Des journalistes gabonais convoqués par la police

New York, le 20 mars 2012–Le Comité pour la protection des journalistes (CPJ) appelle les autorités gabonaises à mettre fin aux poursuites judiciaires contre six journalistes pour des articles ayant soulevé des interrogations au sujet de l’utilisation d’un avion présidentiel par le chef de cabinet du président Ali Bongo Ondimba. Suite à  des convocations par la police pour un interrogatoire, deux de ces journalistes avaient quitté le pays, craignant d’être arrêtés.

En début mars courant, la police dans la capitale gabonaise, Libreville, a émis des convocations à Pierre Bitéghé, Désiré Ename,  Maximin Mezui, Jean de Dieu Ndoutoume-Eyi, Blaise Mengue Menna, respectivement directeurs de publication des journaux  Le Mbandja, Echos du Nord,  La Une, Edzombolo, et La Nation, selon des journalistes locaux. L’ancien journaliste et militant écologique Marc Ona Essangui a également reçu une convocation.

Ces convocations ont été fondées sur des articles soulevant des interrogations sur l’utilisation par Maixent Accrombessi, chef de cabinet du président de la république gabonaise, d’un avion présidentiel pour un voyage non officiel au Bénin en novembre 2011, selon les recherches du CPJ. M. Accrombessi a été brièvement détenu le 11 novembre 2011 à l’aéroport international de Cotonou, la capitale du Bénin, suite à un contrôle de sécurité, selon des médias  internationaux. Le journal indépendant béninois Le Béninois Libéré a rapporté que de la drogue, des sommes d’argent et des femmes ont été trouvées à bord de l’avion, citant des sources aéroportuaires et sécuritaires, selon des interviews du CPJ avec des journalistes locaux. Dans un communiqué de presse, le gouvernement du Bénin a qualifié ces allégations de « fausses et diffamatoires» et présenté des excuses  officielles au Gabon. L’organe public de régulation des médias du Bénin a par la suite suspendu Le Béninois Libéré et interdit son éditeur Aboubacar Takou et son directeur de publication Eric Tchakpè de pratiquer le journalisme, selon des médias.

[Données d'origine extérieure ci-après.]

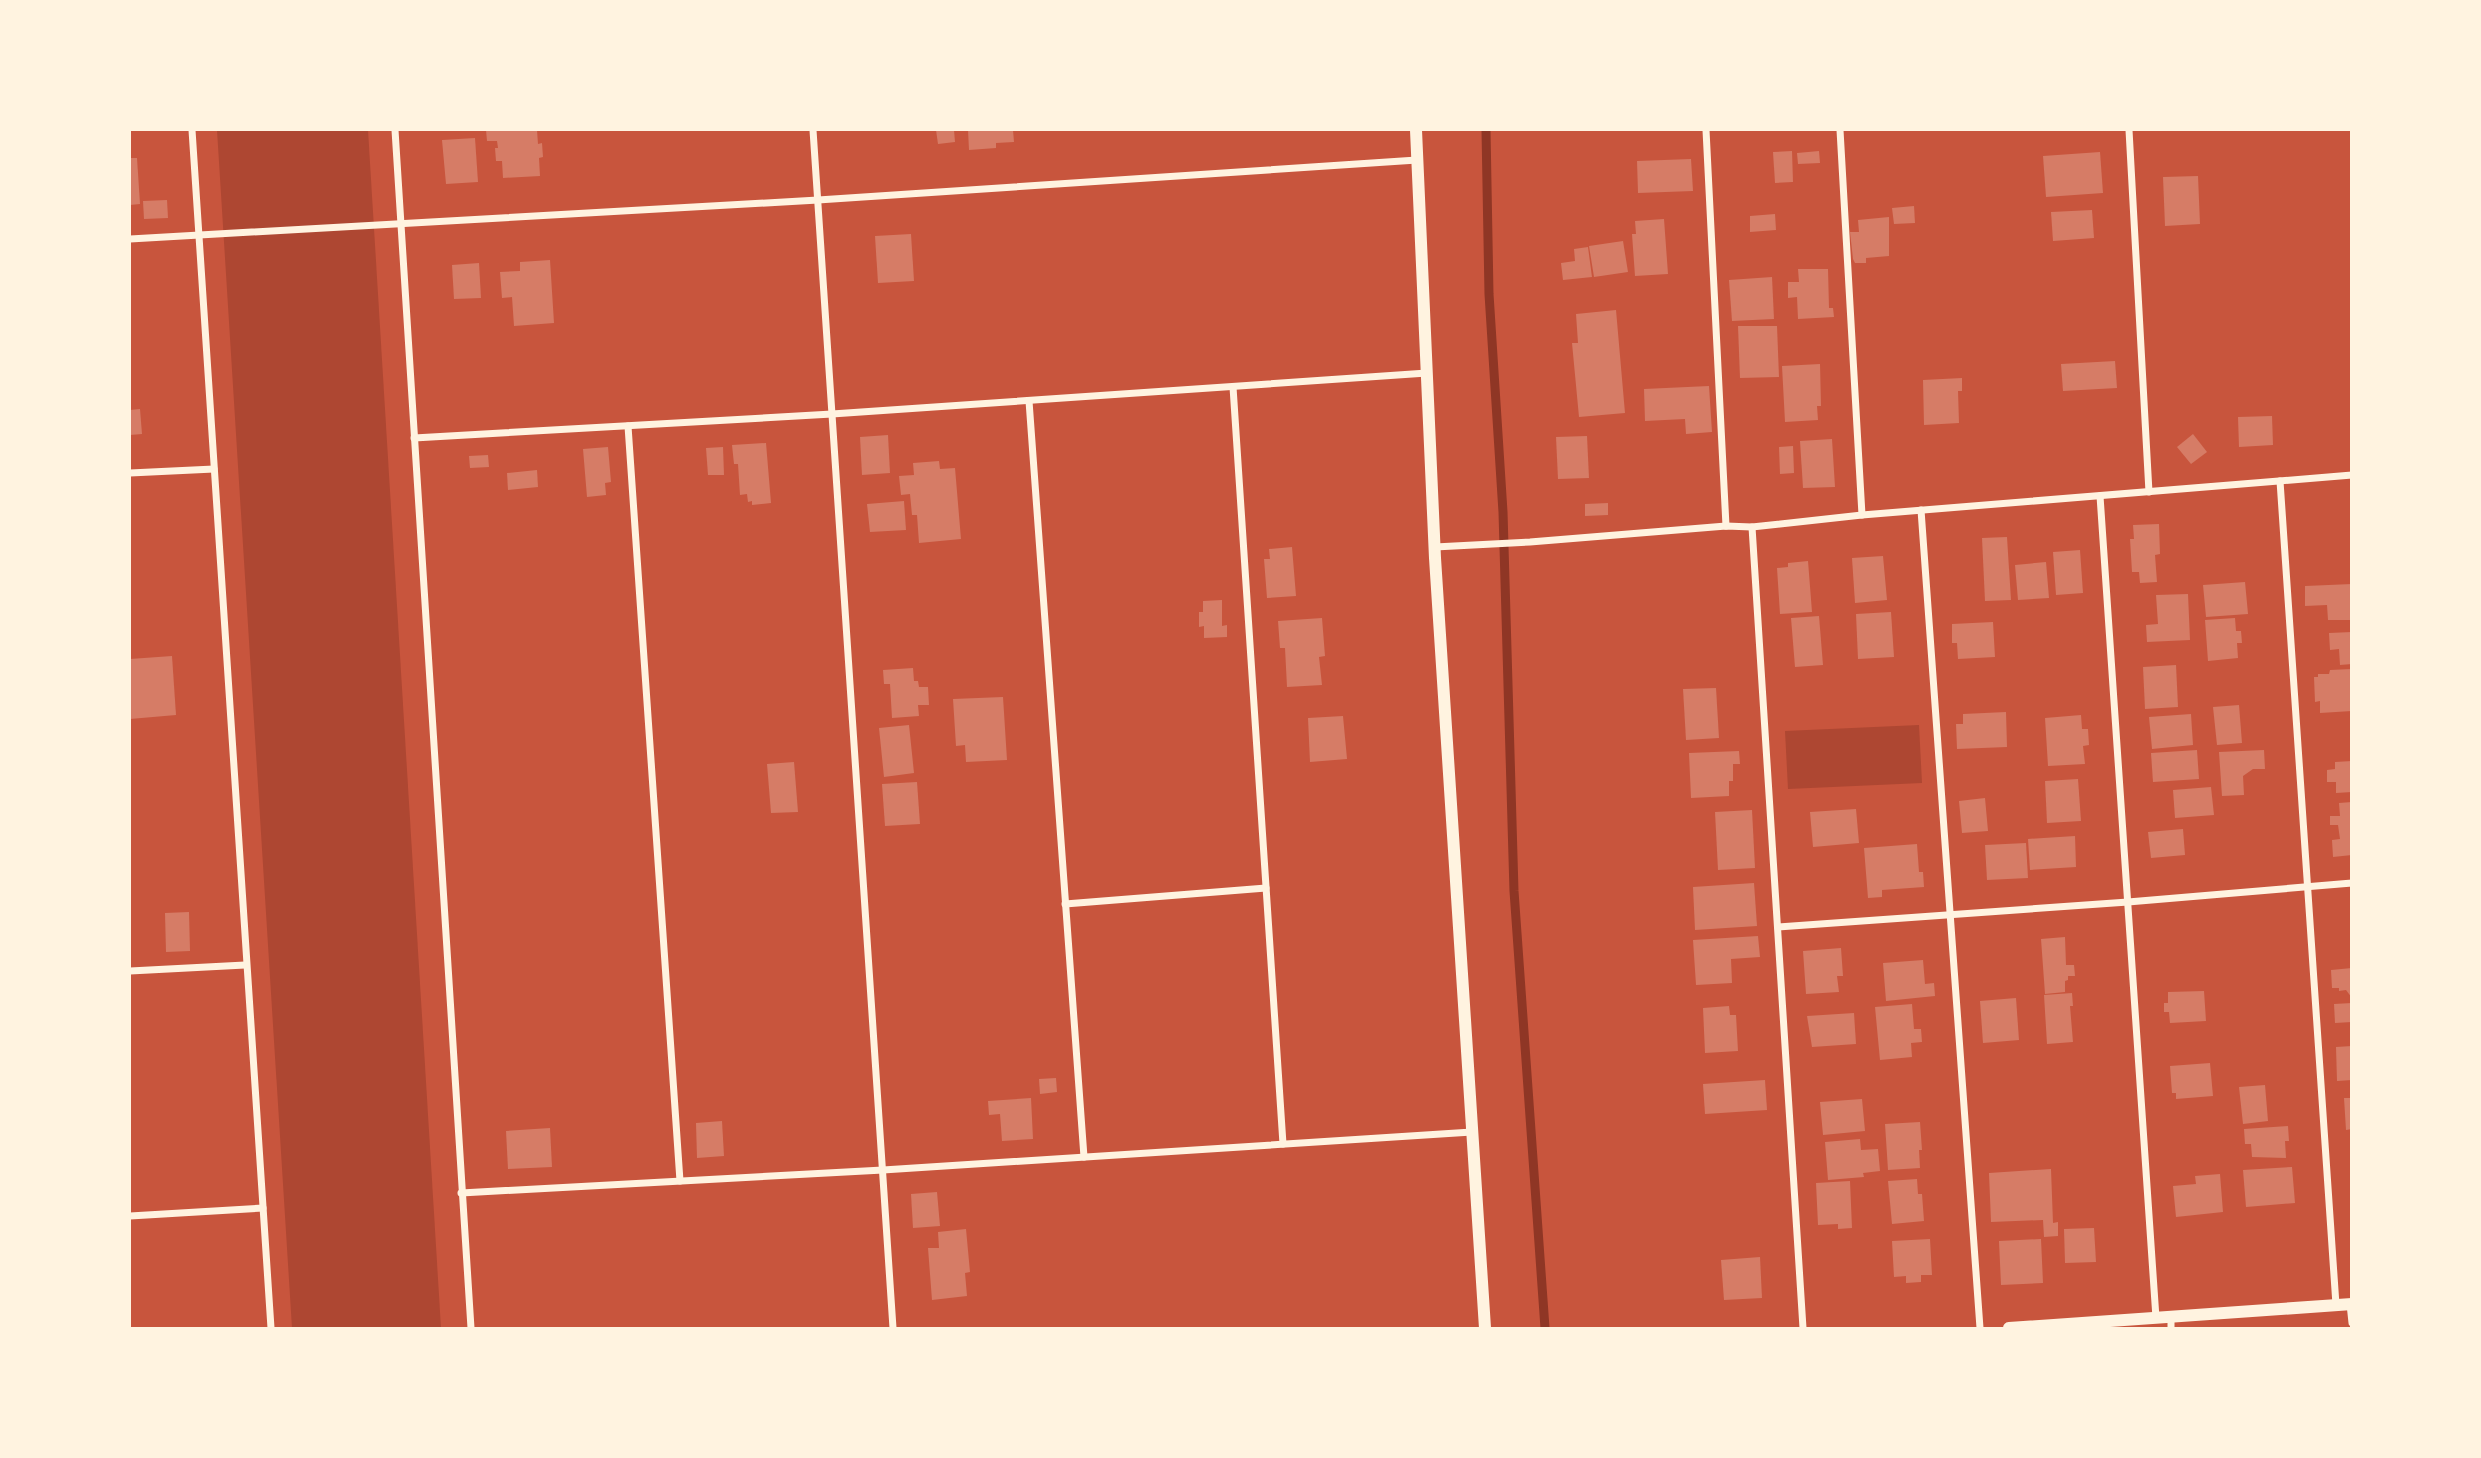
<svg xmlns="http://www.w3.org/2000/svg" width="2481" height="1458" font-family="Poppins,sans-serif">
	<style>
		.green { fill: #ae4732 }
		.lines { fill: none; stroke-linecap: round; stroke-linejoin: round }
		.stream { stroke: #8f3625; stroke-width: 9 }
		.building { fill: #d67c66 }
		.minor { stroke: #fff3e0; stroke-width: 7 }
		.tertiary { stroke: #fff3e0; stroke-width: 12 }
	</style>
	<rect width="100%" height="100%" fill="#c8553d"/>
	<g class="green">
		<path d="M217 130H368L441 1328H292Z"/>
		<path d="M1919 725 1922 783 1788 789 1785 731Z"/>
	</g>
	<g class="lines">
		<path class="stream" d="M1486 130 1489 294 1503 512 1514 891 1545 1328"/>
	</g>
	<g class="building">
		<path d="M486 130H537L538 144 542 143 543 157 539 158 540 176 503 178 502 161H496L495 148H498L497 141H487Z"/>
		<path d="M936 130H954L955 142 938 144Z"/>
		<path d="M968 130H1013L1014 142 996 143V148L969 150Z"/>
		<path d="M475 138 478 182 446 184 442 140Z"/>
		<path d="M1792 151 1793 182 1775 183 1773 152Z"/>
		<path d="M1819 151 1820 163 1798 164 1797 153Z"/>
		<path d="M2100 152 2103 193 2046 197 2043 156Z"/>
		<path d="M130 158H137L140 204 130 205Z"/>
		<path d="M1691 159 1693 191 1638 193 1637 161Z"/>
		<path d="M2198 176 2200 224 2165 226 2163 177Z"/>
		<path d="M167 200 168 218 144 219 143 201Z"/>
		<path d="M1914 206 1915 223 1894 224 1892 208Z"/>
		<path d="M2092 210 2094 238 2053 241 2051 212Z"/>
		<path d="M1775 214 1776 230 1750 232V216Z"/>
		<path d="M1889 217V256L1866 258V263H1855L1853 259 1850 232H1859L1858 220Z"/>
		<path d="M1664 219 1668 274 1635 276 1632 234H1636L1635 221Z"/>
		<path d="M911 234 914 281 878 283 875 236Z"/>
		<path d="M1623 241 1628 272 1594 277 1589 246Z"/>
		<path d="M1588 247 1592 277 1563 280 1561 263 1575 261 1574 249Z"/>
		<path d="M550 260 554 323 514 326 512 297 502 298 500 272 520 271V262Z"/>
		<path d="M479 263 481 298 454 299 452 265Z"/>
		<path d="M1798 269H1828L1829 308H1833L1834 317 1798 319 1797 297 1788 298V282H1799Z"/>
		<path d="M1772 277 1774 319 1732 321 1729 280Z"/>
		<path d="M1616 310 1625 413 1579 417 1572 343H1578L1576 314Z"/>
		<path d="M1738 326H1777L1779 377 1740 378Z"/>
		<path d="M2115 361 2117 388 2063 391 2061 364Z"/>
		<path d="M1820 364 1821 406H1817L1818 420 1785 422 1782 366Z"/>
		<path d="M1962 378V391H1958L1959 423 1924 425 1923 380Z"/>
		<path d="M1709 386 1712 432 1686 434 1685 419 1645 421 1644 389Z"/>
		<path d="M140 409 142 434 130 435V410Z"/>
		<path d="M2272 416 2273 445 2239 447 2238 417Z"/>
		<path d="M2193 434 2207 452 2191 464 2177 447Z"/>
		<path d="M888 435 890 473 862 475 860 437Z"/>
		<path d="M1587 436 1589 478 1558 479 1556 437Z"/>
		<path d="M1832 439 1835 487 1803 488 1800 441Z"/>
		<path d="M766 443 771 503 752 505V501L748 502 747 494 740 495 738 464H734L732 445Z"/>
		<path d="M1793 446 1794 473 1780 474 1779 447Z"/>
		<path d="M608 447 611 482 605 483 606 495 587 497 583 449Z"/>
		<path d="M723 447 724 475H708L706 448Z"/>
		<path d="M488 455 489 467 470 468 469 456Z"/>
		<path d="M939 461 940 469 955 468 961 539 919 543 917 515H912L910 494 901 495 899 476 914 475 913 463Z"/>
		<path d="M537 470 538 487 508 490 507 473Z"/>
		<path d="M904 501 906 530 870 532 867 504Z"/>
		<path d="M1608 503V515L1585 516V504Z"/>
		<path d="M2159 524 2160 554 2155 555 2157 582 2140 583 2139 572H2132L2130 539H2134L2133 525Z"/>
		<path d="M2007 537 2011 600 1985 601 1982 538Z"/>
		<path d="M1292 547 1296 596 1267 598 1264 559H1270L1269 549Z"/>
		<path d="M2080 550 2083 593 2056 595 2053 552Z"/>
		<path d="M1883 556 1887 600 1855 603 1852 558Z"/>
		<path d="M1808 561 1812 612 1780 614 1777 568 1788 567V563Z"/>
		<path d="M2046 562 2049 598 2018 600 2015 565Z"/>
		<path d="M2245 582 2248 614 2206 617 2203 585Z"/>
		<path d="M2352 584V620H2328L2327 605 2305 606V586Z"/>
		<path d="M2188 594 2190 640 2147 642 2146 625 2158 624 2156 595Z"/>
		<path d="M1222 600V626L1227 625V637L1204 638V626L1199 627V612H1203V601Z"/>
		<path d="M1891 612 1894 657 1858 659 1856 614Z"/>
		<path d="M1819 616 1823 665 1795 667 1791 618Z"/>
		<path d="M1322 618 1325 656 1319 657 1322 685 1287 687 1285 648H1280L1278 621Z"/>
		<path d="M2235 618 2236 631H2241L2242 643H2237L2238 658 2208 661 2205 620Z"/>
		<path d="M1993 622 1995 657 1958 659 1957 643H1952V624Z"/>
		<path d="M2352 632V664L2340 665 2339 649 2330 650 2329 633Z"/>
		<path d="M172 656 176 715 130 719V659Z"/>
		<path d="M2176 665 2178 707 2145 709 2143 667Z"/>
		<path d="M913 668 914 681H918L919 687H928L929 705H918L919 716 892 718 890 684H884L883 670Z"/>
		<path d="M2352 669V711L2320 713V701L2315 702 2314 677H2318V674H2329L2330 670Z"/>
		<path d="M1716 688 1719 738 1686 740 1683 689Z"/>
		<path d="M1003 697 1007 760 966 762 965 745 956 746 953 699Z"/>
		<path d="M2239 705 2242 743 2217 745 2213 707Z"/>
		<path d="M2006 712 2007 747 1957 749 1956 724H1963V714Z"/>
		<path d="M2191 714 2193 745 2152 749 2149 717Z"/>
		<path d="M2081 715 2082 729H2088L2089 745 2083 746 2085 764 2048 766 2045 718Z"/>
		<path d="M1343 716 1347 759 1310 762 1308 718Z"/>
		<path d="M909 725 914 773 884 777 879 728Z"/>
		<path d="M2197 750 2199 779 2153 782 2151 753Z"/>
		<path d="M2264 750 2265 769H2253L2243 776 2244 795 2222 796 2219 752Z"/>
		<path d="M1739 751 1740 764H1733V781H1729V796L1691 798 1689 753Z"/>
		<path d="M2352 761V792L2336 793V782H2327V770L2335 769V762Z"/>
		<path d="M794 762 798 812 771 813 767 764Z"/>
		<path d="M2078 779 2081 821 2047 823 2045 781Z"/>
		<path d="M917 782 920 824 885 826 882 784Z"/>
		<path d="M2211 787 2214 815 2175 818 2173 790Z"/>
		<path d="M1985 798 1988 831 1962 833 1959 801Z"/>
		<path d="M2352 802V855L2333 857 2332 840 2340 839 2338 825H2330V816H2340L2339 803Z"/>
		<path d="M1856 809 1859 843 1813 847 1810 812Z"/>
		<path d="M1752 810 1755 868 1718 870 1715 812Z"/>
		<path d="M2183 829 2185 855 2151 858 2148 832Z"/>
		<path d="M2075 836 2076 867 2030 870 2028 839Z"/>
		<path d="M2026 843 2028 878 1987 880 1985 845Z"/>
		<path d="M1917 844 1919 872H1923L1924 887 1882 890V897L1868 898 1864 848Z"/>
		<path d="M1754 883 1757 926 1695 930 1693 887Z"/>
		<path d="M189 912 190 951 166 952 165 913Z"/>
		<path d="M1758 936 1760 957 1731 959 1732 983 1696 985 1693 940Z"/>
		<path d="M2065 937 2066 965H2074L2075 976H2068V980L2065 981V992L2045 994 2041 939Z"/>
		<path d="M1841 948 1843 976H1837L1839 992 1806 994 1803 951Z"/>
		<path d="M1923 960 1925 984 1934 983 1935 996 1886 1001 1883 963Z"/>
		<path d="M2352 968V998L2346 990 2339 991V988H2332L2331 970Z"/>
		<path d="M2204 991 2206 1021 2170 1023 2169 1012H2164V1003H2168V992Z"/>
		<path d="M2072 993 2073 1006H2070L2073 1042 2047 1044 2044 995Z"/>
		<path d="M2016 998 2019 1040 1983 1043 1980 1001Z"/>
		<path d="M2352 1003V1022L2335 1023 2334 1004Z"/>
		<path d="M1912 1004 1914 1029H1921L1922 1042 1911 1043 1912 1057 1880 1060 1875 1007Z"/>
		<path d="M1729 1006 1730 1015H1736L1738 1051 1705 1053 1703 1008Z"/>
		<path d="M1854 1013 1856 1044 1812 1047 1807 1016Z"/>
		<path d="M2352 1046V1080L2337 1081 2336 1047Z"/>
		<path d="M2210 1063 2213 1096 2176 1099V1093H2172L2170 1066Z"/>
		<path d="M1056 1078 1057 1092 1040 1094 1039 1079Z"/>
		<path d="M1765 1080 1767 1110 1705 1114 1703 1084Z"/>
		<path d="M2265 1085 2268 1121 2243 1124 2239 1087Z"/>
		<path d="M1031 1098 1033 1139 1002 1141 1000 1114 989 1115 988 1101Z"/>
		<path d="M2344 1098H2352V1129L2346 1130Z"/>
		<path d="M1862 1099 1865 1131 1823 1135 1820 1102Z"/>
		<path d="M722 1121 724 1156 697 1158 696 1123Z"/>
		<path d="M1920 1122 1922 1150H1919L1920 1168 1888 1170 1885 1124Z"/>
		<path d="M2288 1126 2289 1141H2285L2286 1158 2252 1157 2251 1144H2245L2244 1129Z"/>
		<path d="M550 1128 552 1167 508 1169 506 1131Z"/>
		<path d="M1860 1139 1861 1150 1878 1149 1880 1171 1863 1173 1864 1177 1828 1180 1825 1142Z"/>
		<path d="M2292 1167 2295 1203 2246 1207 2243 1170Z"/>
		<path d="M2051 1169 2053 1223 2058 1222V1236L2044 1237 2043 1220 1991 1222 1989 1173Z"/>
		<path d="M2220 1174 2223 1212 2176 1217 2173 1186 2196 1184 2195 1176Z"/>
		<path d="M1917 1179 1918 1194H1922L1924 1221 1892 1224 1888 1181Z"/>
		<path d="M1850 1181 1852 1228 1838 1229V1224L1818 1225 1816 1183Z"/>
		<path d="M937 1192 940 1226 913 1228 911 1194Z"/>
		<path d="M2094 1228 2096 1262 2065 1263 2064 1229Z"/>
		<path d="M966 1229 970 1272 965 1273 967 1296 932 1300 928 1248H939L938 1232Z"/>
		<path d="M1930 1239 1932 1275H1921V1282L1906 1283V1276L1894 1277 1892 1241Z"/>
		<path d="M2041 1239 2043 1283 2001 1285 1999 1241Z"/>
		<path d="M1760 1257 1762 1298 1724 1300 1721 1260Z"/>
	</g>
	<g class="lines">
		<g class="minor">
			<path d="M192 130 271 1328"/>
			<path d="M395 130 471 1328"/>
			<path d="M813 130 893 1328"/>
			<path d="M1706 130 1726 526"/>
			<path d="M1840 130 1862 515"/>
			<path d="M2129 130 2149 492"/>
			<path d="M130 239 818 200 1417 160"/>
			<path d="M1233 387 1283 1144"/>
			<path d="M1029 401 1084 1157"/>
			<path d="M628 426 680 1181"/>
			<path d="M414 438 832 414 1427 373"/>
			<path d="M130 473 214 469"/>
			<path d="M2280 481 2336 1305"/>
			<path d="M2100 496 2156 1318"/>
			<path d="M1921 510 1980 1328"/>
			<path d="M1752 527 1803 1328"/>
			<path d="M1435 547 1530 542 1726 526 1752 527 1862 515 2352 475"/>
			<path d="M1065 904 1266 888"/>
			<path d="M1778 927 2128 902 2352 883"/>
			<path d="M130 971 245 965"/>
			<path d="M461 1193 883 1170 1472 1132"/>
			<path d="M130 1216 263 1208"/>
			<path d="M2350 1304 2352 1323"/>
			<path d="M2171 1317V1328"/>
		</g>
		<g class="tertiary">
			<path d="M1416 130 1435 558 1485 1328"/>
			<path d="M2009 1328 2352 1304"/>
		</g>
	</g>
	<rect width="2481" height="1458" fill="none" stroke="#fff3e0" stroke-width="262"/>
</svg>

Tandis que d’autres médias gabonais se sont limités à rapporter l’incident et les excuses officielles du Gabon, les cinq journaux privés mis en cause ont soulevé des interrogations sur les allégations, selon des journalistes locaux.

« Les journalistes ont traite un sujet d’intérêt public en soulevant des interrogations toutes à fait légitimes sur une information que le gouvernement gabonais n’a pas officiellement démenti. Il n’y a aucune raison pour que les autorités les interrogent», a déclaré Mohamed Keita, coordonnateur du Plaidoyer pour l’Afrique du CPJ. « Nous appelons les autorités gabonaises à abandonner toutes les poursuites judiciaires contre ces journalistes », a-t-il martelé.

Seuls deux des six journalistes, MM. Biteghe et Essangui, ont répondu à la convocation de la police, ont-ils dit au CPJ. Au cours d’un interrogatoire de trois heures le 1er mars courant, la police a exigé de savoir pourquoi M. Biteghe a publié un article sur les allégations. M. Essangui, également militant écologiste, a été interrogé pendant 45 minutes le 13 mars courant pour avoir disséminé par email l’article du journal béninois sur les allégations. Cependant, MM. Ndoutoume-Eyi et Mezui n’ont pas répondu à la convocation de la police, ont-ils dit au CPJ. Quant aux deux autres directeurs de publication, MM. Ename et Menna, ils ont fui le pays, craignant d’être arrêtés, selon des journalistes locaux.

Aucun de ces journalistes n’a été inculpé. Toutefois, ils pourraient écoper de peines d’emprisonnement si le procureur de la République, Sidonie Flore Ouwe, autorise des poursuites telles que la diffamation ou l’outrage à la République, selon des journalistes locaux.